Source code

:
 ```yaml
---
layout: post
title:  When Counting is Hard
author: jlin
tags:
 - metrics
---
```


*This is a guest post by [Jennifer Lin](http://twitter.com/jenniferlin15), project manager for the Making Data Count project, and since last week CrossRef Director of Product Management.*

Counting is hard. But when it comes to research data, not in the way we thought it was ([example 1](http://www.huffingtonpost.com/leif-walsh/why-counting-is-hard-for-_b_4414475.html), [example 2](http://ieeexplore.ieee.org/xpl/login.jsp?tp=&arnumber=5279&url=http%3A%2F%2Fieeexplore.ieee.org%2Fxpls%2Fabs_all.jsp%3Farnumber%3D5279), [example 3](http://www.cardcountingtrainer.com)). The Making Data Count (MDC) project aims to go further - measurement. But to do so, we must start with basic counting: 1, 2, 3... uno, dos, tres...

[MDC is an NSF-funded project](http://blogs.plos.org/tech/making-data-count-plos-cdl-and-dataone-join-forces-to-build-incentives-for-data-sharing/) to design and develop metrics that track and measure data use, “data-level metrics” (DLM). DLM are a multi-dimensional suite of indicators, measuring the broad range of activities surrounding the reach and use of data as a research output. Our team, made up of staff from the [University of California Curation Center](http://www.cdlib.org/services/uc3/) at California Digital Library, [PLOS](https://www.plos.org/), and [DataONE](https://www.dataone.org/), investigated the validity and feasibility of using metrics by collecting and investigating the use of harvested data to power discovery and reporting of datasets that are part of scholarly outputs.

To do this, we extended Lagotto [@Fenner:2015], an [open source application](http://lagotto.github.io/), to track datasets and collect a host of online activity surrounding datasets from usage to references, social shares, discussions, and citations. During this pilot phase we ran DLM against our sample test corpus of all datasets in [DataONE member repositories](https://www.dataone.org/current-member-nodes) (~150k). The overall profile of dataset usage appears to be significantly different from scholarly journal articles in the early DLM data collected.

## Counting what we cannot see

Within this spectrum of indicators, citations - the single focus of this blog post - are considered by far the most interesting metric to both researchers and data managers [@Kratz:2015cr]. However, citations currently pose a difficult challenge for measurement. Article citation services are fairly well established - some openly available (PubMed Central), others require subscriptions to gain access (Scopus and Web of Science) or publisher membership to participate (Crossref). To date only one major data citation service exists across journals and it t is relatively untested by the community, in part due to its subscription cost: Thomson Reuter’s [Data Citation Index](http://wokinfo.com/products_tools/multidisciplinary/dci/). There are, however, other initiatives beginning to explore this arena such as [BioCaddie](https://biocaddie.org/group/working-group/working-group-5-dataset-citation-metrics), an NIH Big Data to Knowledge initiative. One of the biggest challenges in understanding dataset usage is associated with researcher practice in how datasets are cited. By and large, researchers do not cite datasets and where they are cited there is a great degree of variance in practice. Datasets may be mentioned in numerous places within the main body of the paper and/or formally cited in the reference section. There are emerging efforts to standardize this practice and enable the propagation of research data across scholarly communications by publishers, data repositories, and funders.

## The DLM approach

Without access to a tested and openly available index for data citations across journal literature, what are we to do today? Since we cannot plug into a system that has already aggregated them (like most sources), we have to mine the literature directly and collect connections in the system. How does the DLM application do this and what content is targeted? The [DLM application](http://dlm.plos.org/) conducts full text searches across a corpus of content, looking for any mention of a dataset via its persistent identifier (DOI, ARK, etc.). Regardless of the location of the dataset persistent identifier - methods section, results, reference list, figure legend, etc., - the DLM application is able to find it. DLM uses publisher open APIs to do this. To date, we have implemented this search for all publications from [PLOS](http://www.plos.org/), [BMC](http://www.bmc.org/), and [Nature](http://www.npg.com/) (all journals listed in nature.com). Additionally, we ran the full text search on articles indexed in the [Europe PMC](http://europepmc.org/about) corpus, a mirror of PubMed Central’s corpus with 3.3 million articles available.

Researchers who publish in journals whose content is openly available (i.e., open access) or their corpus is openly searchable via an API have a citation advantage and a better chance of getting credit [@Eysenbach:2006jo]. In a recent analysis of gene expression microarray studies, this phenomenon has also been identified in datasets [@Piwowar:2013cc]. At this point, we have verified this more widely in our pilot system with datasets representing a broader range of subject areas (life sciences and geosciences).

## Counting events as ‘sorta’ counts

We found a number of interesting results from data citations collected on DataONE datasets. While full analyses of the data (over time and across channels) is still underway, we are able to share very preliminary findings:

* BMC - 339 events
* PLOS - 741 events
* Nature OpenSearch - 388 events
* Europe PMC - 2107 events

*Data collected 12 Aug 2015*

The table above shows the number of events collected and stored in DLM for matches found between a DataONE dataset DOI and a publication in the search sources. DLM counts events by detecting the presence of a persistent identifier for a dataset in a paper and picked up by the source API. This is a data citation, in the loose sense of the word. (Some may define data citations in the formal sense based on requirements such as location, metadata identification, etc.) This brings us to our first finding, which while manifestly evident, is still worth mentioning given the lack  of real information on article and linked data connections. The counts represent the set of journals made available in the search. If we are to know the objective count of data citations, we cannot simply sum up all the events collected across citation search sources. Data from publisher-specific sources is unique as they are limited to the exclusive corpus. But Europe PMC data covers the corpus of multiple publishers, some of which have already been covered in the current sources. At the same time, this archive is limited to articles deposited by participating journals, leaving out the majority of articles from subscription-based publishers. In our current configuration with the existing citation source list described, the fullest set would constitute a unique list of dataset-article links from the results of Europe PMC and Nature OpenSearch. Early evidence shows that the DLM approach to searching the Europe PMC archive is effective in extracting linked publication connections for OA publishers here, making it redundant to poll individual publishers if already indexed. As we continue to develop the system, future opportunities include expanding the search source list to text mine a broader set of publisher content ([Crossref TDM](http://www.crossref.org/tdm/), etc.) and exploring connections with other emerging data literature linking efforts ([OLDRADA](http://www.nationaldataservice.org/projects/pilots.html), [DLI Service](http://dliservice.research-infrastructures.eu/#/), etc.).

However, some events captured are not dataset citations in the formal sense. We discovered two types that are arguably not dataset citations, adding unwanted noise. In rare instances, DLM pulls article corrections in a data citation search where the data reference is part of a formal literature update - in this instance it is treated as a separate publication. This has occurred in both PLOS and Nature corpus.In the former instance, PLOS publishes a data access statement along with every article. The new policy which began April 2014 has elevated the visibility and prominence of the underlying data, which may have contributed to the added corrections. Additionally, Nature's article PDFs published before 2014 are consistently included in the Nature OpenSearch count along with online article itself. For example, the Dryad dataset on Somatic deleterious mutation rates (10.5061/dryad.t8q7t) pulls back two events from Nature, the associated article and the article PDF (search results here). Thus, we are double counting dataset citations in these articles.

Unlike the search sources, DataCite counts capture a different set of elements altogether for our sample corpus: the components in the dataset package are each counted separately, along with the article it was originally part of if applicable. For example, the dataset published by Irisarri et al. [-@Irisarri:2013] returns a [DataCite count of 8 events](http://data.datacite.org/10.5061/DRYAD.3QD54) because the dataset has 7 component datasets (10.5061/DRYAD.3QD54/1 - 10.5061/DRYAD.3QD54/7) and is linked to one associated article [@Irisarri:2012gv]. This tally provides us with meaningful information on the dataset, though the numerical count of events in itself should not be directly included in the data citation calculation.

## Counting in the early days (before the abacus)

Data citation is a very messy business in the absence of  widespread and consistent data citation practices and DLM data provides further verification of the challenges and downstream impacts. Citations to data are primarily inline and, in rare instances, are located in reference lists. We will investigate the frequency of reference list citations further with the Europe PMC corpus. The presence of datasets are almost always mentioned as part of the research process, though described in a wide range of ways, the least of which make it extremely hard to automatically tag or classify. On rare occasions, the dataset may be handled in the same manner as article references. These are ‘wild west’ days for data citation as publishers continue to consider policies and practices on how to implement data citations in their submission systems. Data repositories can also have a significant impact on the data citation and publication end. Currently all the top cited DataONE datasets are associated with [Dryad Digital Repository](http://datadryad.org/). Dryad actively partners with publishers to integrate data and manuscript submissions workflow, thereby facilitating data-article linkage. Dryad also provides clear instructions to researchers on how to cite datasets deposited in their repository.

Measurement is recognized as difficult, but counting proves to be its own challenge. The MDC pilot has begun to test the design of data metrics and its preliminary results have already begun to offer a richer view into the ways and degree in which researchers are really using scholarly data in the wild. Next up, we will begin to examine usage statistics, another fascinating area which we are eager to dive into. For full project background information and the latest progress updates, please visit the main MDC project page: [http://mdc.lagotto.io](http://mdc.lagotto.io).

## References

--------------------

→ What to work on: Reproduce exactly the section above that begins at the line containing "- 741 events" and ends at the line containing "12 Aug 2015*", leaving out all other lines.

→ Task response:
* PLOS - 741 events
* Nature OpenSearch - 388 events
* Europe PMC - 2107 events

*Data collected 12 Aug 2015*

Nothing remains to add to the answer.